# Stored data

Content starts

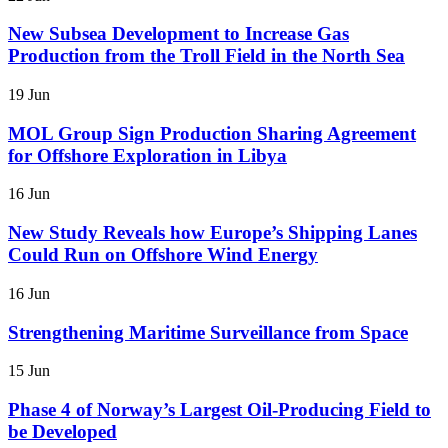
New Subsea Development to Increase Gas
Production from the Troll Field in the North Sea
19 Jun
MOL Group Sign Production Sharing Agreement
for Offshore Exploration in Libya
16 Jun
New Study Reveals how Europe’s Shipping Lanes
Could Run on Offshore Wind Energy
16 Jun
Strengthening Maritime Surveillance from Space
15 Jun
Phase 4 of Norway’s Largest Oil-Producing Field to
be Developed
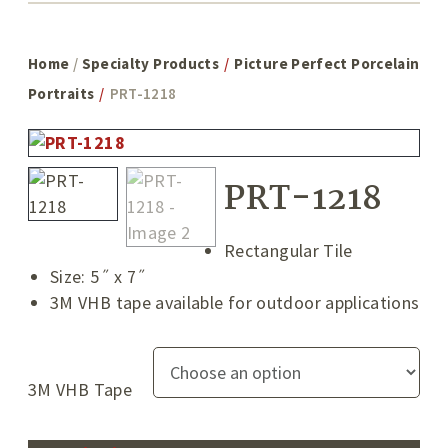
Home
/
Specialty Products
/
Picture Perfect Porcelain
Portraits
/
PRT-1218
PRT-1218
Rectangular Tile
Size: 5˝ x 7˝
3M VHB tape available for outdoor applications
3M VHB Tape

Content ends

Rewrite the text of the data above with every instance of "Offshore" changed to "Marine" and nothing else altered. Leave out the pictures.

New Subsea Development to Increase Gas
Production from the Troll Field in the North Sea
19 Jun
MOL Group Sign Production Sharing Agreement
for Marine Exploration in Libya
16 Jun
New Study Reveals how Europe’s Shipping Lanes
Could Run on Marine Wind Energy
16 Jun
Strengthening Maritime Surveillance from Space
15 Jun
Phase 4 of Norway’s Largest Oil-Producing Field to
be Developed
Home
/
Specialty Products
/
Picture Perfect Porcelain
Portraits
/
PRT-1218
PRT-1218
Rectangular Tile
Size: 5˝ x 7˝
3M VHB tape available for outdoor applications
3M VHB Tape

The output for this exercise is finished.